Por conta e risco de Albert Serra

A Polinésia francesa e a sua luz sensual por Albert Serra, cineasta catalão em fase de aclamação num filme que foi um dos casos da competição de Cannes 2022. Pacifiction divide mas tem um ator consensual: Benoît Magimel sob influência. Um dos seus produtores é o português Joaquim Sapinho.

O pós-colonialismo francês nestes dias numa fantasia tempestuosa de um cineasta catalão que se tornou do mundo. Pacifiction foi o filme mais amado pela imprensa francesa no último Festival de Cannes e, mesmo sem palmarés, ganhou figura de "filme de 2022" em França: chegou aos Césares, liderou lista dos melhores do ano e deu a consagração total a Albert Serra. O que está aqui em causa? Filmar um abandono paranóico? Captar uma sensação de vazio do imaginário do Taiti? Tudo isso, provavelmente, mas sobretudo suspender a crença num conto sem humanismo do papel do Estado e da sua falência, aqui representado por um alto-comissário francês que é interpretado por Benoît Magimel, o maior ator francês da sua geração. Representação de uma ideia de queda francesa, de fim de paraíso. O seu De Roller, diplomata de charme afável, de blazer branco imaculado, tenta controlar essa ideia romântica da Polinésia francesa, por entre ondas verdes e céus azuis e paradisíacos. Um homem cujo poder e persuasão se fundem nessa ordem das paranoias das conspirações nucleares geo-estratégicas.

Serra, como sempre, pede para o espectador acreditar no risco: deixar-se cair no escuro. Um salto que acarreta longos planos-sequência, algum pedantismo barroco, silêncios, diálogos improvisados e uma quantidade de enigmas que nunca farão sentido. Essa é a força mas também a perdição do projeto - por muito prazer que estas imagens de beleza majestosa provoquem há sempre uma afectação teimosa. Na viagem a esta ilha sensual fica ainda uma ideia de suspense experimental, um aroma a morte suspensa. Do risco nascem magníficos momentos de cinema em estado puro. A câmara do catalão parece mais livre do que nunca, este é quase de certeza o seu melhor filme, mesmo quando se sente alguma batota no processo.

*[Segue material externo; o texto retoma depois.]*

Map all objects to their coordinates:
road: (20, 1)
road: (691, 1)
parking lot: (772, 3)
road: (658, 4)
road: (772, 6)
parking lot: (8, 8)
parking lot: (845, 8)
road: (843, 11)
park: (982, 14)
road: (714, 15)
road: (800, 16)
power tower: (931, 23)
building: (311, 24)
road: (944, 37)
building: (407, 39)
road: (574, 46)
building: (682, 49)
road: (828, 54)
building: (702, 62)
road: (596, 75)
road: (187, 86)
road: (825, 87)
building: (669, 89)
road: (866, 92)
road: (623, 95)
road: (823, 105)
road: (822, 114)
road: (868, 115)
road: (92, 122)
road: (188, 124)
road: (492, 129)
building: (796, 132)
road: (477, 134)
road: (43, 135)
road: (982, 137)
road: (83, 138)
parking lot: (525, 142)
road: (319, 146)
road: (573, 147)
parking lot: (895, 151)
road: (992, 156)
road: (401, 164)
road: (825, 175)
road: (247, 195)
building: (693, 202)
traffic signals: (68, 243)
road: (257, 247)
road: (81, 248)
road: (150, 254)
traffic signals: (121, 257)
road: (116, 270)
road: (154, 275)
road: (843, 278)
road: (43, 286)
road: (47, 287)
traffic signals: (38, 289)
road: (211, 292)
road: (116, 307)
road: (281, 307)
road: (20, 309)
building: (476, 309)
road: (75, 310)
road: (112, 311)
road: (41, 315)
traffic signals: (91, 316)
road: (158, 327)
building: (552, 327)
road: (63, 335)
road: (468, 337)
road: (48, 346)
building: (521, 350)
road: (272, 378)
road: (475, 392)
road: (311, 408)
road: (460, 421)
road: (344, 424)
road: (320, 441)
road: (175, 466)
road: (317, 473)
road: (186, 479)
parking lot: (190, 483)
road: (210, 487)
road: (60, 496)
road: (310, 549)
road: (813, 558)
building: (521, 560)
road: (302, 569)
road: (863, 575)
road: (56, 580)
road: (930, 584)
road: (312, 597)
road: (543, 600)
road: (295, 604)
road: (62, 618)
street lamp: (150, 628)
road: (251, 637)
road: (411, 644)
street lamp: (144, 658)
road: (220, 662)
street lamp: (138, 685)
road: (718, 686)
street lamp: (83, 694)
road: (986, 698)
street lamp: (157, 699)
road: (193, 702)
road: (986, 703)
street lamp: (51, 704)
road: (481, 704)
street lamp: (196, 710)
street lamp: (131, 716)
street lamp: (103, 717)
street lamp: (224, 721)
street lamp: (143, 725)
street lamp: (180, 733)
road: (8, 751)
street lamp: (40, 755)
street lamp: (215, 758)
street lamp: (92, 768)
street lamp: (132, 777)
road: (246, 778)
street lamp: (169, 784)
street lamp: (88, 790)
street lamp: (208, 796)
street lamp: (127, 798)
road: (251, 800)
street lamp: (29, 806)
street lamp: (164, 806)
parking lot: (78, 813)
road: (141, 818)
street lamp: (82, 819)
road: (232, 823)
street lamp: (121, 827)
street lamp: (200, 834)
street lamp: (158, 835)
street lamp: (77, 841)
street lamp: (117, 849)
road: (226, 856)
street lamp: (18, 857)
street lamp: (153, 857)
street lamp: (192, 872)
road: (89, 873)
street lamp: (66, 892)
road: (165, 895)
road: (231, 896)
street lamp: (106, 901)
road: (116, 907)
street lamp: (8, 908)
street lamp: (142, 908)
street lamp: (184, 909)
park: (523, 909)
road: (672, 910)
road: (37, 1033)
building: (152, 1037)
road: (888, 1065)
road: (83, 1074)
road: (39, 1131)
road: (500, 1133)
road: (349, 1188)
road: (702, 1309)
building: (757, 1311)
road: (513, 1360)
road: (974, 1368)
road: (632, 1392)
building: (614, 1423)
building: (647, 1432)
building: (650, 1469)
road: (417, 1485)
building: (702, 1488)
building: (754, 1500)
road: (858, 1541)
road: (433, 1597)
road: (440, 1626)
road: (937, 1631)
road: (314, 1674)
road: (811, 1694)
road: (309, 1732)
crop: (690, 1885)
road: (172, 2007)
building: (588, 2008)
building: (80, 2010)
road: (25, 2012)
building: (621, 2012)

Numa altura em que o cinema em França tem medo de se desprender dos cabos narrativos, aparecer um cineasta de fora que dá este impulso de liberdade a uma história que é guiada por ambientes, é um triunfo de registar. Pacifiction- Tourment sur Les Îles funciona como um ensaio sobre a civilização, um filme que dá luta, daqueles que guina para onde a vontadinha do público formatado é sempre contrariada. Vamos, de alguma forma, ao sabor da performance de Magimel. É do ator que parece seguir a batuta para esta variação de investigação sobre as ordens das coisas, afinal de contas, aquilo que se entende como "política". E aí, precisamente nesse princípio, cabe-nos a nós planar na intriga. Planar, navegar ou surfar, dependendo do grau deste enxerto de niilismo por conta e risco de Serra.

Se o cinema contemporâneo esgotou as possibilidades do filme de espionagem, desta vez há ainda esperança. A farsa em forma de balada sustenta essa hipótese. No fim, o espião pode ser o espectador, sobretudo se souber estar aberto a ser seduzido com uma decadência de velho mundo. Porque o sensual e o político podem dar as mãos. Por isso, exatamente por isso, é um happening que empolga de mansinho. Não é uma obra-prima como muitos vão gritar mas é um sinal de que Albert Serra está cada vez melhor cineasta.